_INPUT_.
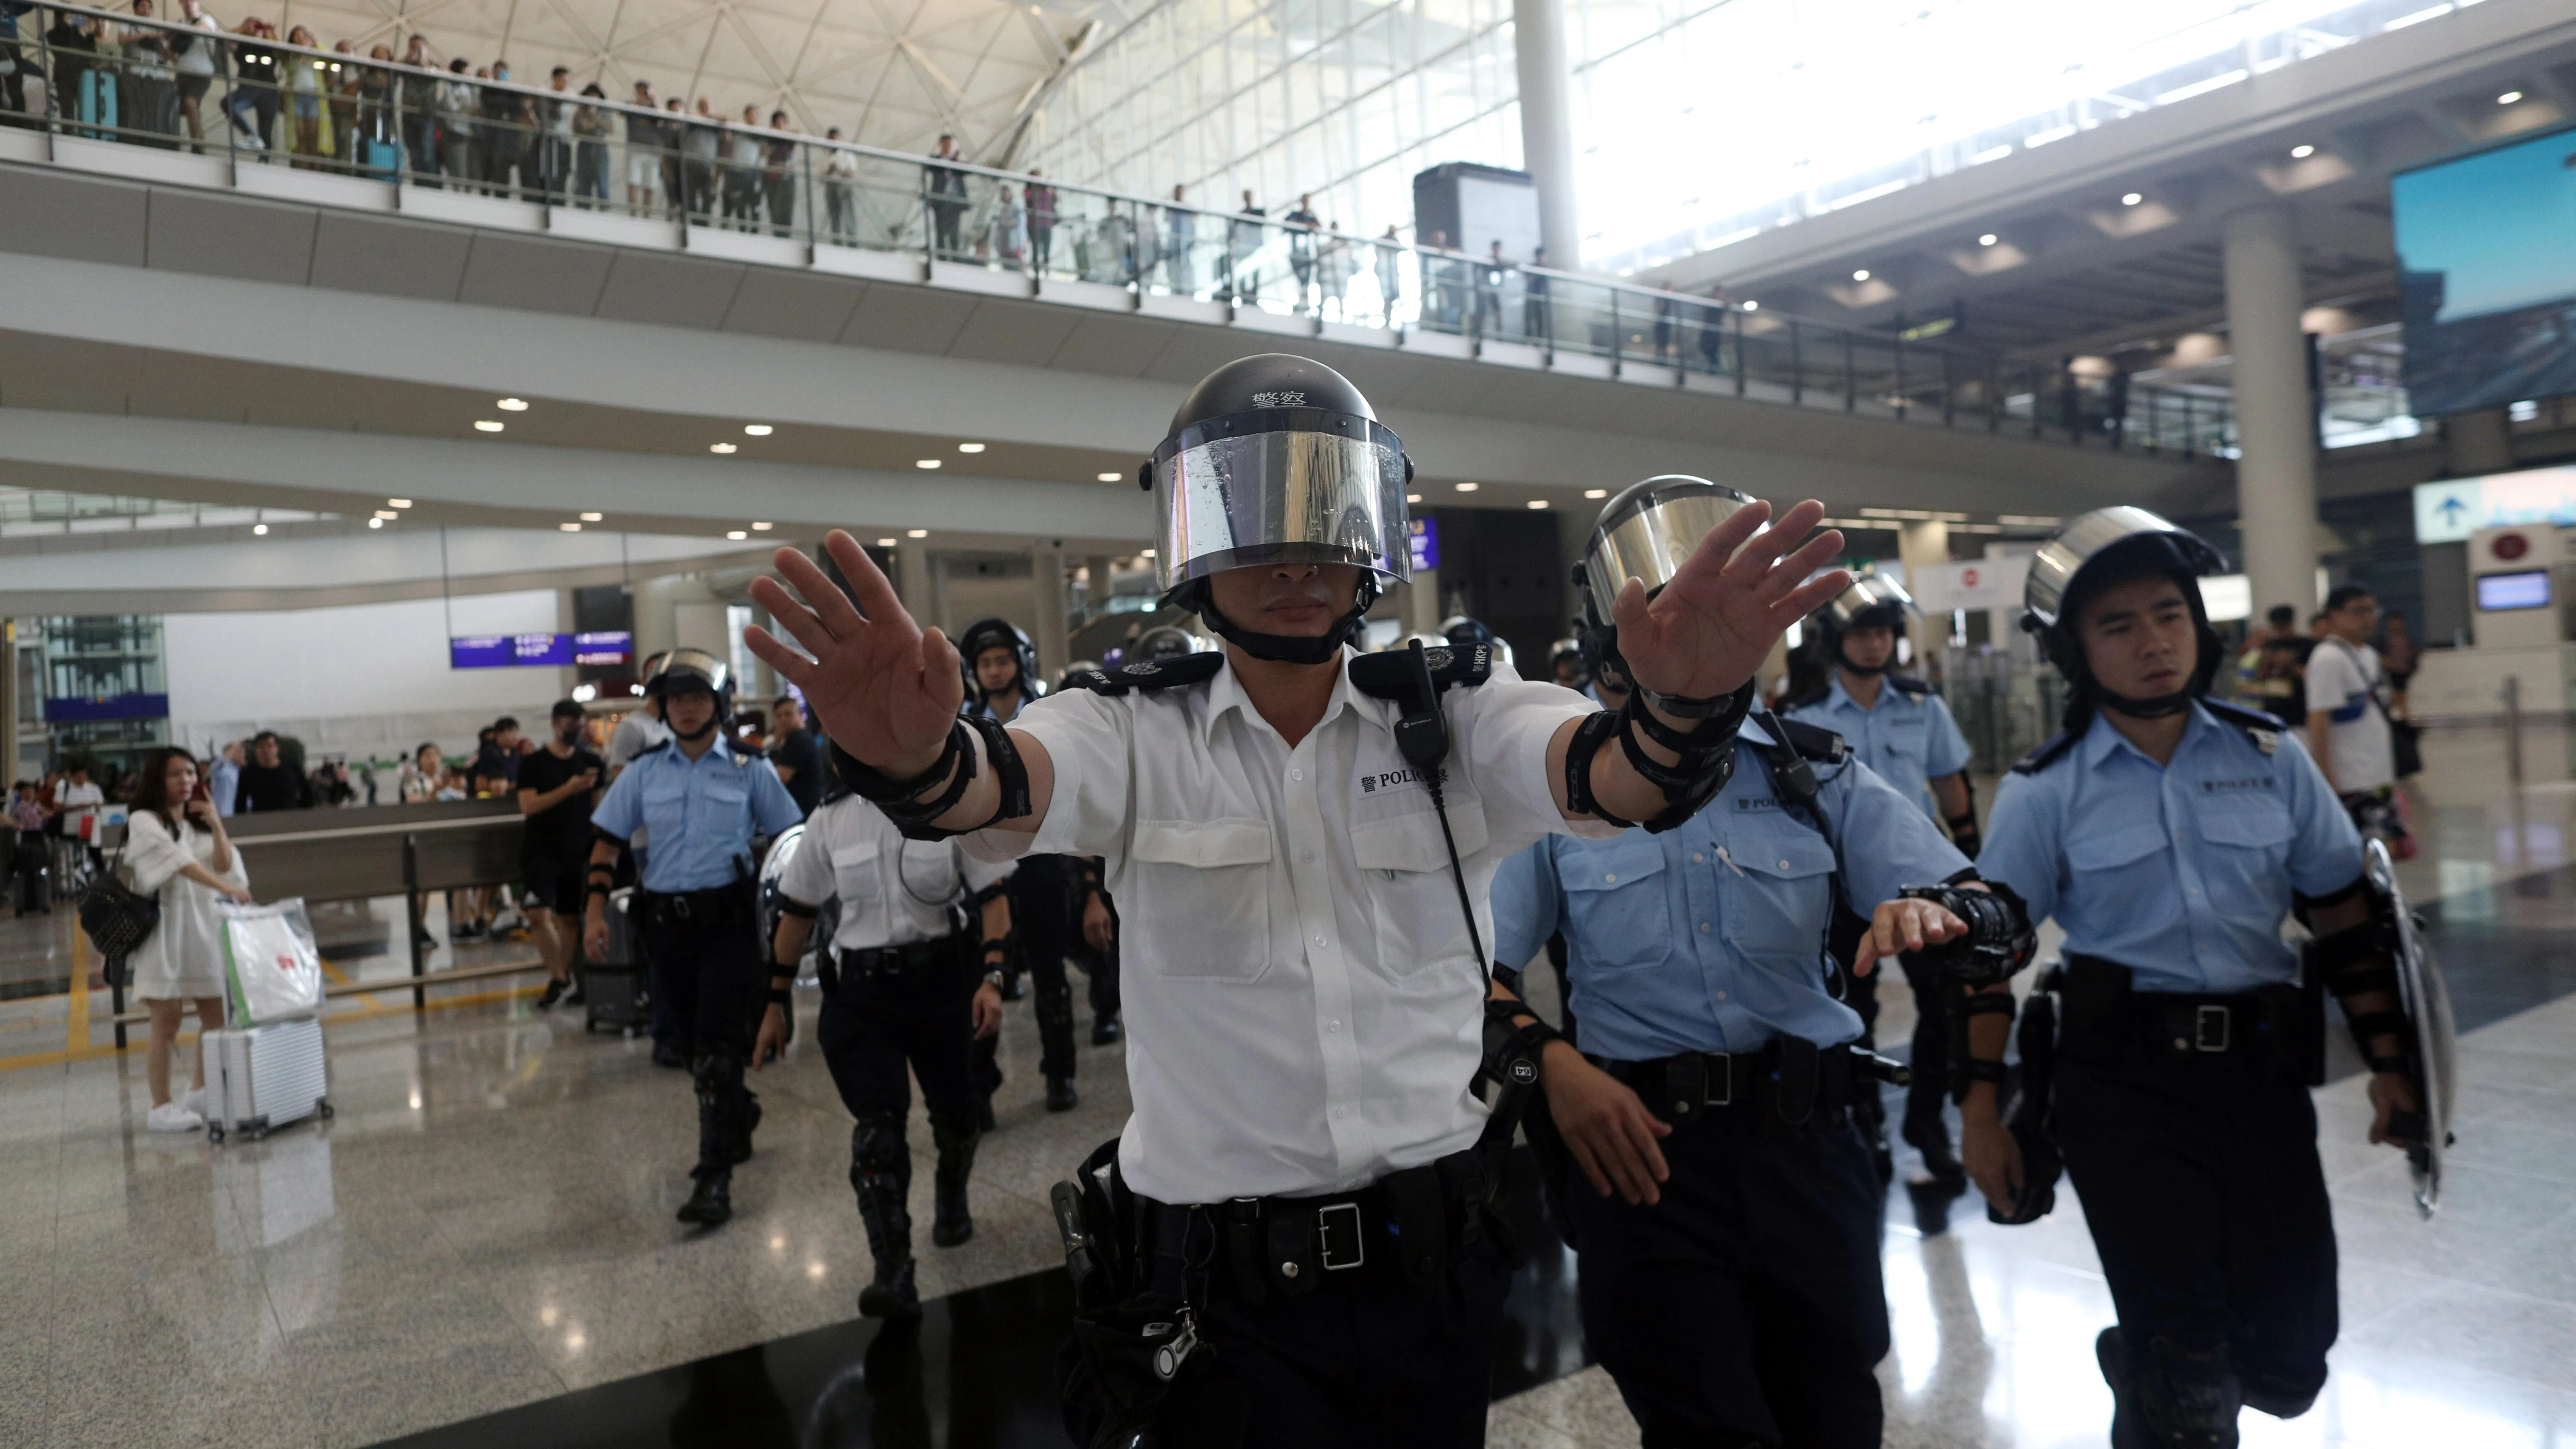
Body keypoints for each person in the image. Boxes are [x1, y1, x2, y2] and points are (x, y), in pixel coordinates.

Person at [743, 353, 1852, 1447]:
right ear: (1187, 540)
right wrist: (916, 762)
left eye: (1326, 512)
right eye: (1248, 517)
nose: (1295, 559)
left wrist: (1685, 708)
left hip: (1436, 1276)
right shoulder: (1131, 727)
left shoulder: (1458, 710)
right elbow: (999, 782)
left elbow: (1607, 775)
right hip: (1224, 1310)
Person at [1490, 479, 2022, 1449]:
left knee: (1835, 1415)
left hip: (1808, 1146)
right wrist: (1552, 1074)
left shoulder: (1811, 770)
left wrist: (1937, 912)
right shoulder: (1559, 792)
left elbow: (1996, 916)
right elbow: (1461, 983)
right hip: (1644, 1161)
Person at [1966, 507, 2424, 1449]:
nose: (2153, 643)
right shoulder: (2044, 790)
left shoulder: (2270, 758)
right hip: (2121, 1090)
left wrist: (2394, 1063)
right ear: (2074, 651)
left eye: (2170, 615)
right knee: (2191, 1364)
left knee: (2292, 1363)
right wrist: (1980, 1112)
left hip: (2260, 1078)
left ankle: (2142, 1364)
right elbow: (1986, 958)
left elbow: (2344, 914)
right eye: (2119, 625)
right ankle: (2163, 1371)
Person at [758, 779, 1012, 1318]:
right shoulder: (830, 817)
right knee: (876, 1135)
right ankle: (894, 1271)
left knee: (957, 1113)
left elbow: (993, 896)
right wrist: (774, 1003)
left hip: (943, 983)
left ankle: (952, 1192)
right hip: (861, 993)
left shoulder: (951, 797)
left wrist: (993, 977)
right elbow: (797, 913)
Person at [583, 650, 804, 1226]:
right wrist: (593, 914)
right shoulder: (643, 772)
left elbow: (791, 843)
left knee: (715, 1049)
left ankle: (714, 1180)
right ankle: (741, 1110)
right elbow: (606, 844)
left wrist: (794, 923)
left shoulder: (750, 768)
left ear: (719, 705)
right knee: (688, 1047)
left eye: (697, 698)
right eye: (675, 700)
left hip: (729, 925)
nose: (685, 709)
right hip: (665, 927)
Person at [1784, 573, 1981, 1184]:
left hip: (1920, 885)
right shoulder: (1803, 719)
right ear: (1834, 641)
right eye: (1863, 633)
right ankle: (1865, 1123)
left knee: (1947, 1007)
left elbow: (1951, 782)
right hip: (1841, 891)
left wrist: (1969, 862)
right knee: (1852, 1012)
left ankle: (1927, 1123)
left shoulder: (1924, 706)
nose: (1875, 645)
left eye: (1884, 634)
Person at [956, 616, 1116, 1114]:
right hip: (982, 870)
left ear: (1020, 663)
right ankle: (978, 1085)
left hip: (1045, 865)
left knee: (1050, 977)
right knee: (981, 977)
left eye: (1003, 660)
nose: (995, 671)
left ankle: (1060, 1074)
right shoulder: (963, 726)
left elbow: (1080, 801)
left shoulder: (1049, 717)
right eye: (985, 663)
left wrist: (1090, 890)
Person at [122, 748, 254, 1133]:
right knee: (167, 1020)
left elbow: (226, 863)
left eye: (192, 774)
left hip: (204, 926)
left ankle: (199, 1091)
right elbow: (179, 864)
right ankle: (160, 1107)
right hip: (166, 928)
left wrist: (217, 826)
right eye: (176, 775)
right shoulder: (143, 821)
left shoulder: (197, 821)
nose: (187, 782)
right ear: (157, 780)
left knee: (216, 1014)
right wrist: (224, 888)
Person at [519, 700, 605, 1010]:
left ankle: (561, 979)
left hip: (577, 848)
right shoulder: (534, 763)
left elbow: (596, 806)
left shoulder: (591, 761)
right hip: (541, 850)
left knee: (570, 919)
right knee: (537, 914)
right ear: (556, 724)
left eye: (580, 726)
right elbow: (529, 806)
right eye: (570, 725)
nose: (575, 731)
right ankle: (560, 976)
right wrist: (568, 790)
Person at [2305, 583, 2402, 842]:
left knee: (2382, 852)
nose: (2368, 618)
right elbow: (2319, 721)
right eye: (2359, 611)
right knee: (2359, 856)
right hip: (2350, 780)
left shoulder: (2368, 654)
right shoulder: (2328, 659)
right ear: (2335, 616)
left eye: (2372, 611)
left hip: (2377, 775)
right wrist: (2327, 782)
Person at [767, 694, 823, 816]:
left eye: (788, 714)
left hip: (803, 815)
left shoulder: (799, 740)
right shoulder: (791, 741)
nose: (783, 720)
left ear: (800, 715)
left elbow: (779, 778)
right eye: (778, 716)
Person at [924, 132, 967, 258]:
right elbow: (928, 167)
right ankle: (941, 257)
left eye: (952, 145)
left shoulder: (958, 162)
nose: (949, 148)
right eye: (947, 145)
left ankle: (955, 258)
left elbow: (968, 172)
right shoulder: (936, 161)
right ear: (941, 145)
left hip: (955, 203)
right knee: (941, 232)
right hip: (941, 202)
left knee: (955, 233)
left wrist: (960, 162)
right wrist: (943, 159)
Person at [621, 78, 661, 213]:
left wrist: (654, 100)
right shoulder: (631, 105)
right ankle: (633, 212)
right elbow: (623, 112)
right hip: (635, 148)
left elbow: (664, 116)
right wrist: (640, 103)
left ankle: (647, 214)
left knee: (650, 186)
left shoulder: (655, 108)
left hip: (653, 152)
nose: (644, 92)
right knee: (634, 182)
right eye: (641, 89)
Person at [434, 56, 475, 185]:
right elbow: (452, 107)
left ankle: (462, 188)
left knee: (460, 161)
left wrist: (459, 106)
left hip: (461, 130)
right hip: (448, 127)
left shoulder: (467, 88)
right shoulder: (448, 87)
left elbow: (465, 107)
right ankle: (454, 186)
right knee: (450, 160)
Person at [570, 80, 610, 205]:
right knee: (583, 180)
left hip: (600, 147)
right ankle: (583, 206)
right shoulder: (580, 113)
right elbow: (578, 130)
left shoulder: (604, 112)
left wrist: (596, 120)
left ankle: (603, 207)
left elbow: (610, 128)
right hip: (585, 148)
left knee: (602, 180)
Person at [762, 109, 797, 235]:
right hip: (773, 179)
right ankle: (777, 233)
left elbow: (798, 134)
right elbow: (765, 154)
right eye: (778, 122)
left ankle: (785, 234)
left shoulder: (789, 141)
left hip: (787, 179)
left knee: (786, 209)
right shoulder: (770, 140)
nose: (781, 125)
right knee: (774, 208)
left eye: (783, 122)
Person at [2378, 608, 2418, 715]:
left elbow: (2412, 651)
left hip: (2404, 669)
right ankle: (2405, 714)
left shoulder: (2406, 637)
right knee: (2399, 693)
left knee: (2400, 693)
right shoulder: (2386, 638)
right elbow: (2381, 652)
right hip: (2393, 669)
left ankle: (2400, 712)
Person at [1283, 194, 1320, 309]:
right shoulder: (1296, 215)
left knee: (1306, 279)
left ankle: (1304, 302)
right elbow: (1287, 223)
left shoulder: (1310, 215)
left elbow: (1319, 226)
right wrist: (1306, 225)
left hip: (1306, 252)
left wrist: (1312, 215)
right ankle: (1300, 301)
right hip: (1296, 251)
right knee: (1299, 276)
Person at [1227, 189, 1264, 302]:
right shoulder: (1240, 216)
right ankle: (1244, 295)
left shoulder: (1259, 213)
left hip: (1255, 247)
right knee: (1243, 272)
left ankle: (1254, 294)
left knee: (1255, 273)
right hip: (1244, 248)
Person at [821, 128, 857, 243]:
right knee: (834, 214)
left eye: (836, 138)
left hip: (844, 186)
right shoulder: (825, 157)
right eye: (832, 139)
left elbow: (852, 172)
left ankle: (852, 241)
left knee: (848, 214)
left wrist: (841, 172)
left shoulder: (847, 155)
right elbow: (821, 175)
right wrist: (830, 171)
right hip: (831, 186)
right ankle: (836, 241)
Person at [1164, 184, 1196, 295]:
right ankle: (1176, 288)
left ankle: (1186, 289)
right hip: (1175, 241)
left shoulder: (1186, 207)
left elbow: (1195, 216)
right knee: (1175, 265)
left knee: (1185, 265)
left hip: (1185, 241)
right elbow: (1167, 219)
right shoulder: (1171, 207)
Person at [1471, 240, 1505, 337]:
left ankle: (1500, 335)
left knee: (1498, 312)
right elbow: (1481, 273)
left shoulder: (1501, 263)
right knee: (1483, 311)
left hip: (1496, 291)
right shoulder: (1487, 261)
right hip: (1486, 290)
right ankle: (1480, 333)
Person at [1025, 168, 1055, 270]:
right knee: (1036, 249)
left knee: (1047, 248)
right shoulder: (1029, 191)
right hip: (1035, 225)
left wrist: (1048, 184)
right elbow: (1033, 198)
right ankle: (1035, 268)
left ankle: (1047, 268)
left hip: (1046, 223)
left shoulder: (1046, 190)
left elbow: (1053, 197)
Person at [1523, 243, 1552, 342]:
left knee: (1542, 322)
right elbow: (1528, 280)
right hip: (1532, 298)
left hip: (1543, 299)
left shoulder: (1548, 270)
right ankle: (1528, 341)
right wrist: (1538, 271)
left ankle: (1541, 341)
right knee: (1530, 320)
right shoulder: (1531, 268)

_YOUR TASK_. From the records above, print exactly the lines that run from the line with "right elbow: (606, 844)" to the line with "right knee: (1852, 1012)", inclusive.

_FINISHED EXERCISE_.
right elbow: (606, 844)
left wrist: (794, 923)
left shoulder: (750, 768)
left ear: (719, 705)
right knee: (688, 1047)
left eye: (697, 698)
right eye: (675, 700)
left hip: (729, 925)
nose: (685, 709)
right hip: (665, 927)
Person at [1784, 573, 1981, 1184]:
left hip: (1920, 885)
right shoulder: (1803, 719)
right ear: (1834, 641)
right eye: (1863, 633)
right ankle: (1865, 1123)
left knee: (1947, 1007)
left elbow: (1951, 782)
right hip: (1841, 891)
left wrist: (1969, 862)
right knee: (1852, 1012)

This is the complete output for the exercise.